This is the mail archive of the
mailing list for the GCC project.
Re: [PATCH, i386]: Insert "cld" via optimize mode switching
On Mon, 4 Dec 2006, Uros Bizjak wrote:
> >but will fail working with those changes. IMHO such routines would be
> >extremely rare, if they exist at all, so that shouldn't hinder full
> >progress by using mode switching for the direction flag.
> Going a bit further, and based on following assumptions:
> 1) function entry and exit modes are mandated by ABI, so we _know_ that
> direction bit is cleared there
> 2) asm should take care by itself to issue CLD before exit
> 3) we never emit STD anywhere
> it is possible to argue, that gcc _does not need to emit any_ CLD
Yes, it is. I never quite understood why we emit them anyway, the only
possibility is to care for broken libraries (e.g. in some 3rd party
libraries) or broken user asm code, i.e. conservativeness. One data point
is that I have one program in /usr/bin which uses 'std', and it's mplayer,
and that one does cld afterwards. I think if you were to rip out the cld
generation of gcc noone would ever see any error resulting from that, so
perhaps we should try that (unless someone remember a very good reason why
that is too optimistic).
> Finally, according to pentium optimization guide by Agner Fog, std and
> cld have astonishing latency of 48 and 52 clks (I still hope for the
> possibility that there is some kind of error).

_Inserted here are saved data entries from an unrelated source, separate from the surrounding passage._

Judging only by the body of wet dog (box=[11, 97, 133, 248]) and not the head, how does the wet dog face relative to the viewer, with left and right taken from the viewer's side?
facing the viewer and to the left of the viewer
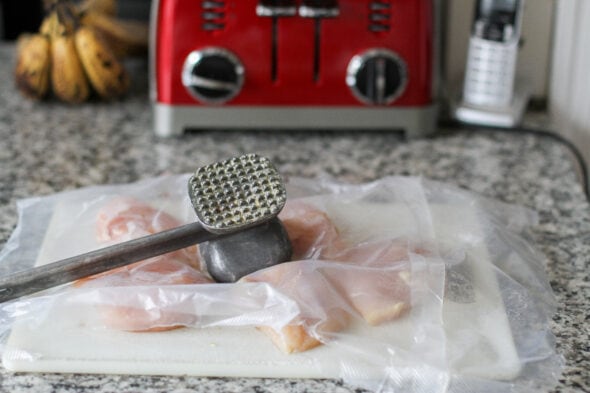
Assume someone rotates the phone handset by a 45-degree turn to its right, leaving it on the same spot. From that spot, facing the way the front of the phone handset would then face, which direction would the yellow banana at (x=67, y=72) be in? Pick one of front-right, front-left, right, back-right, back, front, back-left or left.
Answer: front-right

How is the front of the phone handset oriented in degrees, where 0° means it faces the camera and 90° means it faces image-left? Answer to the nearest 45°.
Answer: approximately 0°

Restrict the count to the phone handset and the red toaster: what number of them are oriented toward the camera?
2

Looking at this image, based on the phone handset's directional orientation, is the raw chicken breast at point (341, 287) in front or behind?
in front

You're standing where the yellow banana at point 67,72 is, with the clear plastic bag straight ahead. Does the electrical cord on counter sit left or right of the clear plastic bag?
left

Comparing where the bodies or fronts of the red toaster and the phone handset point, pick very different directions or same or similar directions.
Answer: same or similar directions

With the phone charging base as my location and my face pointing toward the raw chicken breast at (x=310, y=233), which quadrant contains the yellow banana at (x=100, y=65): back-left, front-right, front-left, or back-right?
front-right

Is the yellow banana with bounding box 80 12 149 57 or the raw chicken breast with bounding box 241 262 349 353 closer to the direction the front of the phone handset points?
the raw chicken breast

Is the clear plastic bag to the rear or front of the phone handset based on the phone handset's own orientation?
to the front

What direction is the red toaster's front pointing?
toward the camera
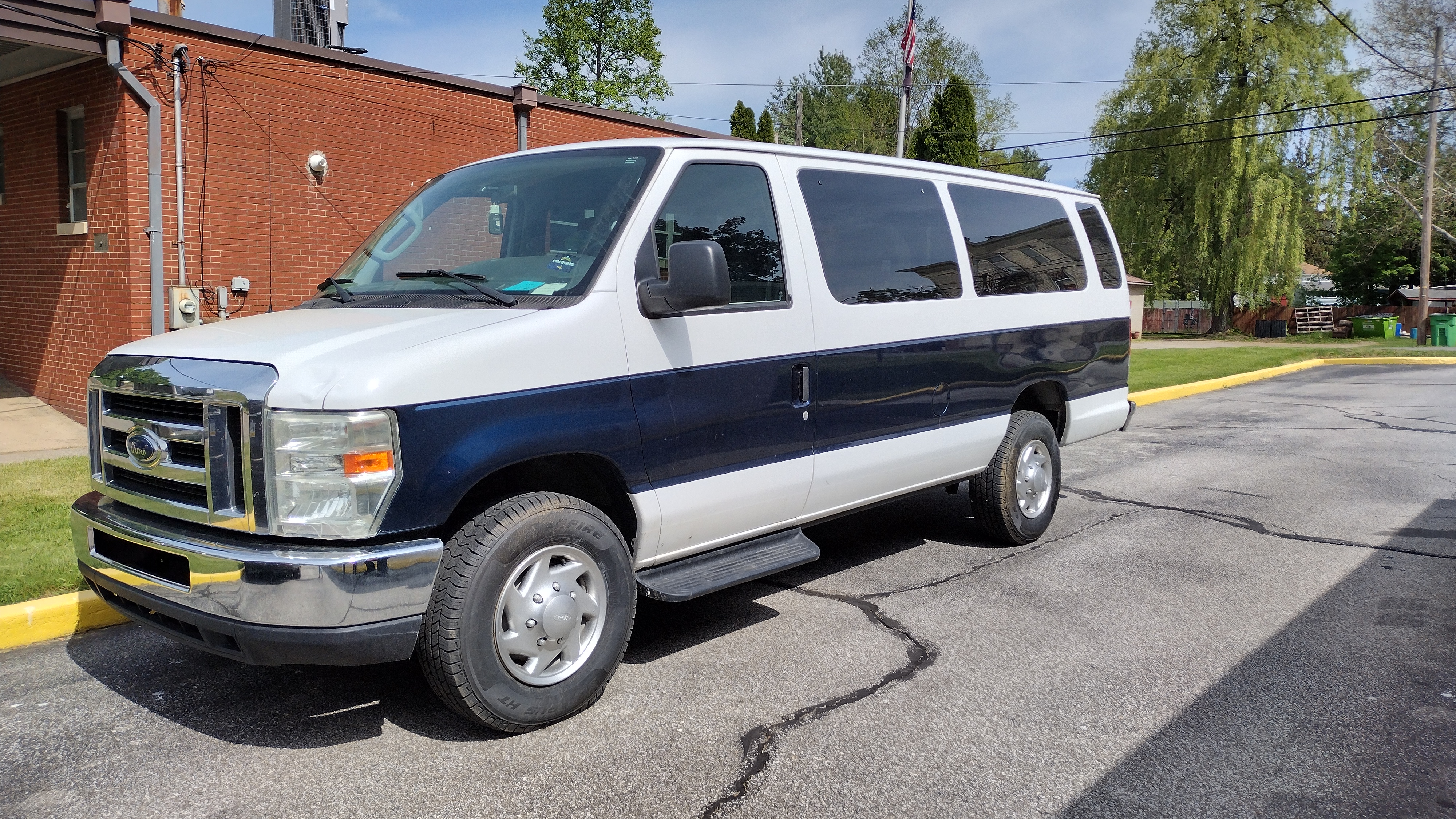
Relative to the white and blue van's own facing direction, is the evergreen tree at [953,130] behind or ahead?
behind

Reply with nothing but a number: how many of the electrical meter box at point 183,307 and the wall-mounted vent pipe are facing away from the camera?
0

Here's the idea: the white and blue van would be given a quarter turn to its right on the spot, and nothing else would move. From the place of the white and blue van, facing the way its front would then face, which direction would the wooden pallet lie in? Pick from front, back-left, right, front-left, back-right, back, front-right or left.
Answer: right

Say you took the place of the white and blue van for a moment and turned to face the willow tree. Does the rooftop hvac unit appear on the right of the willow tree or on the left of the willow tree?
left

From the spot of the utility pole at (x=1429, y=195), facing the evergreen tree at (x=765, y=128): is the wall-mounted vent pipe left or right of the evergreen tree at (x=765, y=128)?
left

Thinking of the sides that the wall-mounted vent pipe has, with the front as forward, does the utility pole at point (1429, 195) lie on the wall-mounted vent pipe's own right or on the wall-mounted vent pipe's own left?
on the wall-mounted vent pipe's own left

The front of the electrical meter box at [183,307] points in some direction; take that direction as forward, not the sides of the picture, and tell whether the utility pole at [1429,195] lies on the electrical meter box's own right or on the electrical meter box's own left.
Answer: on the electrical meter box's own left

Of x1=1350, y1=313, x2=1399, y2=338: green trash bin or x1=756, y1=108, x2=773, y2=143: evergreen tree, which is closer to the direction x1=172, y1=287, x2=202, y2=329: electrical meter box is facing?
the green trash bin

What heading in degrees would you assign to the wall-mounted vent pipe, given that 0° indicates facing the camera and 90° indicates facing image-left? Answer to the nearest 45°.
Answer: approximately 315°

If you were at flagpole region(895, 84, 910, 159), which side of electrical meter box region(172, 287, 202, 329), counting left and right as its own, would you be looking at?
left

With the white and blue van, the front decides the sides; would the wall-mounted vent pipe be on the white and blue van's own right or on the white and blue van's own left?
on the white and blue van's own right

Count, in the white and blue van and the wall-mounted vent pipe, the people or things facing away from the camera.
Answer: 0
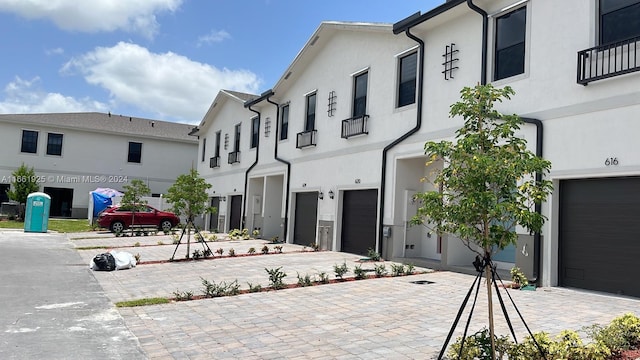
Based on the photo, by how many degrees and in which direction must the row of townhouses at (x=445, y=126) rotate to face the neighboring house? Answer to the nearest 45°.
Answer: approximately 90° to its right

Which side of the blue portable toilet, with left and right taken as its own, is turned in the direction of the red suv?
left

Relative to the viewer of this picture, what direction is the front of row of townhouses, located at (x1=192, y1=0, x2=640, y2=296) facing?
facing the viewer and to the left of the viewer

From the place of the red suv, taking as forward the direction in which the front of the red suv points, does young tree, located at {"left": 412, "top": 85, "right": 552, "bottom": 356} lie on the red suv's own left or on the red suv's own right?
on the red suv's own right

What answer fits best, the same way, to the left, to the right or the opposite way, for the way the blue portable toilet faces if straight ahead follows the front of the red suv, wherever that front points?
to the right

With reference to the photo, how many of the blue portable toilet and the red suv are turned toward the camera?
1

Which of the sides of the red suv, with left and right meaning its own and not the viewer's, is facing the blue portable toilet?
back

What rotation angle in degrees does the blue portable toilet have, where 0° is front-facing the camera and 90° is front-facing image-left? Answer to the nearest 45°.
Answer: approximately 0°

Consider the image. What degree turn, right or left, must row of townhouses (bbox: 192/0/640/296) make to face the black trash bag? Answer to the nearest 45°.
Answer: approximately 45° to its right

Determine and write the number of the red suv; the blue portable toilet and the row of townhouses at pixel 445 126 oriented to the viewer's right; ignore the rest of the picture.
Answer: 1

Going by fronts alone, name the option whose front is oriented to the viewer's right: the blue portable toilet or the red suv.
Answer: the red suv

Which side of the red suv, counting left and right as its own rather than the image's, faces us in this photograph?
right

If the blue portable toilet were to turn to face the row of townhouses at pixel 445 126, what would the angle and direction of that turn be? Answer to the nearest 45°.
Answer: approximately 45° to its left

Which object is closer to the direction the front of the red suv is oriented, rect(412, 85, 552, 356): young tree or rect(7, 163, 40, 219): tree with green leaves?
the young tree

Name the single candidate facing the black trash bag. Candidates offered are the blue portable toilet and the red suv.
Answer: the blue portable toilet
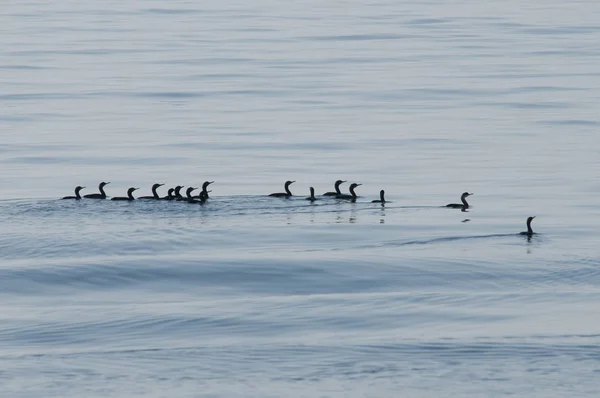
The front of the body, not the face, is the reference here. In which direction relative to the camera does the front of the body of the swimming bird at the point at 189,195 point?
to the viewer's right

Nah, that's wrong since long. For instance K8: cld has latency 1 (it's a
directpath insn) and std latency 2 (a double directpath insn). It does
incur a dependency on the flag register (though I wonder if that isn't
short circuited if there was no actual change), so it probably doesn't
matter much either way (especially considering that it's usually followed
by string ops, which take much longer).